Cultural Practice Lead,
Brands have an opportunity to bridge the gap and add harmony
Chinese culture is like a very large and deep river that—in the way all cultures evolve—flows towards the future. A river that has two streams; one runs in the depths and is very slow and one runs on the surface and is very fast.
The former represents older generations that have deeper knowledge of the cultural tradition, are bound by its ideologies and values, and in general are more spiritual, ethical, and warm-hearted. They are more patient and calmer but slow to adapt.
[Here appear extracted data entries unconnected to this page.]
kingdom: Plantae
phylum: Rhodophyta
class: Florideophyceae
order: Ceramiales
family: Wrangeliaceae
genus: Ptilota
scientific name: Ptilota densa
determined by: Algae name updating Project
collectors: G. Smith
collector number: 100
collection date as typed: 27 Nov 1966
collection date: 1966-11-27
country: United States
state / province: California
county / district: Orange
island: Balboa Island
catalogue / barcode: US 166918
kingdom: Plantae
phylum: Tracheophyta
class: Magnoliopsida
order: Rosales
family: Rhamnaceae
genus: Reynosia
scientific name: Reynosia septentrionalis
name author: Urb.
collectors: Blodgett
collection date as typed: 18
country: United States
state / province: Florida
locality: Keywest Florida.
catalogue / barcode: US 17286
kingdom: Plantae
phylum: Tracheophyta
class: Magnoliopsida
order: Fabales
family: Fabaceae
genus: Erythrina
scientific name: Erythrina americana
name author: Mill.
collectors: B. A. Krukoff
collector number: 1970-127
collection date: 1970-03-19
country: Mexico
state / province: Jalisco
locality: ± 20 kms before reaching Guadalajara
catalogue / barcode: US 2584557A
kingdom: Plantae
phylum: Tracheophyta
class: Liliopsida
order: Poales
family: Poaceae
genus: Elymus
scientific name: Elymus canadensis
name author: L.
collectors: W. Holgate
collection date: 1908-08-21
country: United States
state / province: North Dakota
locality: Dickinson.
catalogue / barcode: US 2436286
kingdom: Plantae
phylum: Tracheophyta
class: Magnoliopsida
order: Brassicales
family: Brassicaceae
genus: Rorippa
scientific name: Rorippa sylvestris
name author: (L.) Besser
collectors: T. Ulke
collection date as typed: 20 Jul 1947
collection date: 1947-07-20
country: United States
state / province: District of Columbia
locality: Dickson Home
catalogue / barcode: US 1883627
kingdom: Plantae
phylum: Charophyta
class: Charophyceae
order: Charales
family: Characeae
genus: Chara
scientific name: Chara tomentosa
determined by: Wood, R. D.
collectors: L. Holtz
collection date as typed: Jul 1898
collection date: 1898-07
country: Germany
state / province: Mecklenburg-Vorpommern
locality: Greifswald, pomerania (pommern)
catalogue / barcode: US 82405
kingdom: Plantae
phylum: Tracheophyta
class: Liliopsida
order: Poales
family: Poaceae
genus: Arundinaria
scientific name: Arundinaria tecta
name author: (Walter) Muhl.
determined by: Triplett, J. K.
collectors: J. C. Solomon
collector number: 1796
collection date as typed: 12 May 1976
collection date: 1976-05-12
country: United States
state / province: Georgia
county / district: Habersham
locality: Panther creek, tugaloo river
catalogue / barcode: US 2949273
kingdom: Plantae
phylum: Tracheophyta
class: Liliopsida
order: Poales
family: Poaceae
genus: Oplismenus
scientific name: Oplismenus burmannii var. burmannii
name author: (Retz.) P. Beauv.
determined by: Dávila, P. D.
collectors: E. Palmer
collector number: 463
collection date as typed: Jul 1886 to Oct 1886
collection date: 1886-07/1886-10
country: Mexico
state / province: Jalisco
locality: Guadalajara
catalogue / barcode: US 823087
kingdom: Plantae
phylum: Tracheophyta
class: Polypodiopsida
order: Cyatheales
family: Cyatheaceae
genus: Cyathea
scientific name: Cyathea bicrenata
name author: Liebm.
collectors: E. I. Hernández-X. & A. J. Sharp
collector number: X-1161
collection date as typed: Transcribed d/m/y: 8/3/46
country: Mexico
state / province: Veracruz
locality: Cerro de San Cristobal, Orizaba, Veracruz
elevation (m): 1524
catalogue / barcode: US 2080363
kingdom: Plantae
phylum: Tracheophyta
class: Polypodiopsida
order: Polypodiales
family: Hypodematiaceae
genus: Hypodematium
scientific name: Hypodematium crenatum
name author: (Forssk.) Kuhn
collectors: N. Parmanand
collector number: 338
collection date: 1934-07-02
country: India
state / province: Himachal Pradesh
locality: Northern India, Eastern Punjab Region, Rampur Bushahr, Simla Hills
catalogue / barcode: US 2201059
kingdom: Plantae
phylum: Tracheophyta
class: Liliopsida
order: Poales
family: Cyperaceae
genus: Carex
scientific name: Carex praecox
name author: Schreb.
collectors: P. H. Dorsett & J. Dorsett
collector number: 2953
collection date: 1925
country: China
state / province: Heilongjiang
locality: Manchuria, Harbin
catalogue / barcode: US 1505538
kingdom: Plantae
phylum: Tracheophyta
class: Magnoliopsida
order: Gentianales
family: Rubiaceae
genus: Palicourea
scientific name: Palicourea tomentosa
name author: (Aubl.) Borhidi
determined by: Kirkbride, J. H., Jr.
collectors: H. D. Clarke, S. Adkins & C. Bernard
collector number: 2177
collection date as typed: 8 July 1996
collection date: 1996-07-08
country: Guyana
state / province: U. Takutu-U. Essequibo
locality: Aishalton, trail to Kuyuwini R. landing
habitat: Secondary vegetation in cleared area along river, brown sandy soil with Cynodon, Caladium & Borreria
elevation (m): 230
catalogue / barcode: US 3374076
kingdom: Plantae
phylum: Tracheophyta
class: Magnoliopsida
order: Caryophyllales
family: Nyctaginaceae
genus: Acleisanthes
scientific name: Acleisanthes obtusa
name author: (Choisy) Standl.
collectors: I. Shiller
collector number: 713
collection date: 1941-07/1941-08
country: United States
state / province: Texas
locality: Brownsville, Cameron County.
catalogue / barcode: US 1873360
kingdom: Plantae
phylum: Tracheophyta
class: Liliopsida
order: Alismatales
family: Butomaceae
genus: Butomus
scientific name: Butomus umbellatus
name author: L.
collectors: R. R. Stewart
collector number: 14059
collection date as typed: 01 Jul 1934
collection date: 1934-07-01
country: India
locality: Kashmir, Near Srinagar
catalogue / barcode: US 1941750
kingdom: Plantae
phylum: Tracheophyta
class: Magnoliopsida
The latter stream represents younger generations that are more detached from tradition and its values and are, in general, more materialistic, shallow, ambitious, and “addicted” to change. Having spent all their lives in a state of constant progress, they are all about instant gratification, the search for the Chinese Dream and extreme experiences.
In most cultures, the generation gap is caused by cultural evolution, technological progress and the new parameters that these set, in terms of experiencing and consuming everyday life. This is a healthy sign that creates necessary tensions upon which culture drafts its passage into the future, harmoniously evolving its traditional values and re-appropriating its beliefs to fit contemporary conditions. Evolution in this case is an unconscious end-result of this tension between generations. It is resolved through a middle ground where old ideas, beliefs, and behaviors are fused with new ones creating a cultural continuity of the past into the future.
In China, such harmonious continuity of culture is threatened; instead of cultural continuity we are talking about cultural change. The generation gap has acquired gigantic proportions and is a normal side effect of the very abnormal and abrupt change that has taken place in the last decades. Never before in history has such an old, deeply philosophical, potent, and self-reliant culture, closed for many years, suddenly opened up to new ideas and influences and adopted them so fast and so passionately. Change that normally takes many generations’ time, in China takes place within one or two. This creates a huge gap in continuity, as the ideas of the past cannot be bridged with the radical ones of the present.
This can be a frustrating and emotionally charged situation. I remember many instances, while talking with old Chinese artists, when their usual calm and tranquil expression changed into anger as they started discussing new artists and their radical way of thinking, doing, and talking about art, devoid of any traces of respect or acknowledgment of tradition, methods, and principles. And of course, the old artists are more right than wrong. The old generations are trying to understand the new world and how it changes, even incorporate new methods and technology into their practices. The new generations wish to completely cut off tradition and disrupt the status quo. And while this is the nature of the new, eternal ideals and values that are the foundational pillars of the Chinese cultural DNA need to be persevered, embraced, and re-appropriated.
From a branding perspective this phenomenon presents a unique opportunity. Brands can successfully and meaningfully tap into the generation gap phenomenon in ways that relate to both old and new. One way of doing this is by actually making 'generation bridges' a brand's social mission and cultural purpose; a strategy whereby the brand’s philosophy, internal mechanisms and external expressions stand for facilitating a harmonious cultural continuity where the ideals of the old meet with the practices and energy of the new. Brand actions here would range from internal mechanisms where employees represent both generations, to campaigns that portray old and new living together in harmony, to activities and events bringing old and new together under a common platform upon which they can merge their philosophies and practices.
Another branding opportunity would be to tap into relevant contemporary cultural production, sponsoring and facilitating its output. There are many instances in culture where the new and old merge creating great value and meaning. In fashion, crafts and architectural iconographies, patterns and motifs as well as techniques of the past are inspiring new forms of contemporary expressions creating a sense of cultural vibrancy and continuity that comes as a result of old and new. Even films and videogames are using traditional iconography, heroes and legends to construct their narrative. In advertising and graphic design many great examples portray traditional iconography with contemporary, usually animated, aesthetics.
Yet another way that brands can address this is through technology. Scientific and technological progress have always been sources of fascination for Chinese people and a sign of a thriving culture. The old generation is fascinated by understanding the new technology and many brands have tapped into this idea using comical scenarios where the old try to use the technology of the new. A deeper and more meaningful way of addressing this is by seeing old ideals and philosophies through the prism of new technology. In this way, old and new are simultaneously educated about practices and values that each other represent.
A great example has been Herborist, the personal care brand that reimagines the Yin-Yang by picturing it in neon colors, suggesting a new form of balance between the nature of the old and the technology of the new. Herborist collects the best of traditional Chinese medicine ingredients and, with new technology, distills their essence to meet contemporary skincare needs. Technology can act as an amplifier that enables old generations to better hear and comprehend the newer generation and, at the same time, educate newer generations on old values and ideals that can be modernized and readopted to the new conditions.
To sail the river of Chinese cultural change, brands need to chart a course that touches both streams but finds a middle route that is both relevant to old and new and distinctive to the brand.